Какой печальной была жизнь у этого Вадима, подумал Борис. Никаких триумфов. Постоянное и безнадежное соперничество с моим отцом, безнадежная любовь...

– Послушайте, Вадим, что же так вот ехать-то на заклание? – проговорил он. – Может быть, побороться? Послушайте, хотите я поговорю с одним человеком? Он действительно может помочь.

На лице Вуйновича отразилось какое-то острое беспокойство.

– Ни в коем случае, Борька! Никому, прошу тебя, ни слова о нашей встрече! Будь что будет, я не хочу больше никаких протекций, никаких игр. Поверь мне, я честный человек, а это для меня самое главное. Жизнь проходит, амбиций никаких не осталось. Единственное, о чем я мечтаю – ладно уж, признаюсь тебе в своих мечтаниях, – это тихо стареть и видеть, хоть изредка, стареющую Веронику. Это, собственно говоря, мечта о мечте, и ее никто у меня и нигде не отнимет. Ну, я пошел. Дай-ка я тебя обниму на прощание!

Они обнялись. Запах пота и «Шипра» из-под мышек армейского полковника. Черт побери, это действительно похоже на прощание с «поколением родителей».
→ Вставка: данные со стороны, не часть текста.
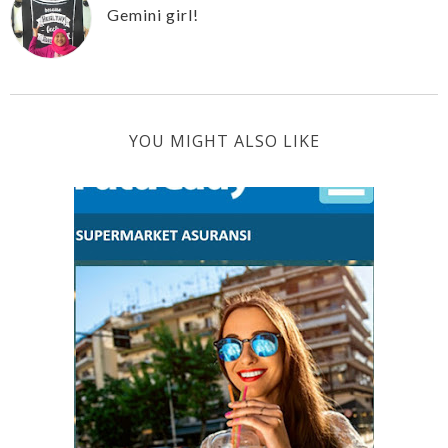
Gemini girl!
YOU MIGHT ALSO LIKE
Вуйнович тяжело побежал к троллейбусу. Перед тем как ступить на подножку, обернулся, махнул. Китель, натянувшийся на спине, подчеркнул не только излишки, но и некоторый изъян плоти, основательную впадину под лопаткой. Черт побери, он, кажется, мне очень много сказал. Он, кажется, сказал то, о чем я даже не решаюсь подумать.

* * *

«Прощание с поколением родителей» оказалось не окончательным: Бориса в тот день поджидал еще один сюрприз. Согласитесь, читатель, так бывает ведь не только в романах. Текут ваши дни один за другим, демонстрируя одну лишь рутину, одно лишь присутствие здравого смысла (или отсутствие такового), одно лишь бытовое, подсчет денег например (или долгов), как вдруг включается какое-то ускорение – Борис I V, естественно, сравнивает это с мотоциклом, – и вдруг события начинают громоздиться одно на другое, как будто все они только и поджидали какого-то дня, чтобы явиться разом. Читатель может сказать, что реальность и роман несравнимы, что в жизни события возникают стихийно, а в романе по авторскому произволу; это и верно, и неверно. Автор, конечно, многое придумывает, однако, оказавшись в тенетах романа, он иногда ловит себя на том, что становится как бы лишь регистратором событий, что они в некоторой степени уже определяются не им, а самими персонажами. Таковы неясные ходы романа, где каждый норовит дудеть в свою собственную дуду. Говорят, что иные авторы для того, чтобы упорядочить этот бедлам, составляют картотеки персонажей, где заранее определяются, а стало быть, и основательно взвешиваются их возможные поступки, мы же еще десять страниц назад, ей-ей, не предполагали, что вот сейчас снова появится в нашем повествовании Тася Пыжикова, и не одна.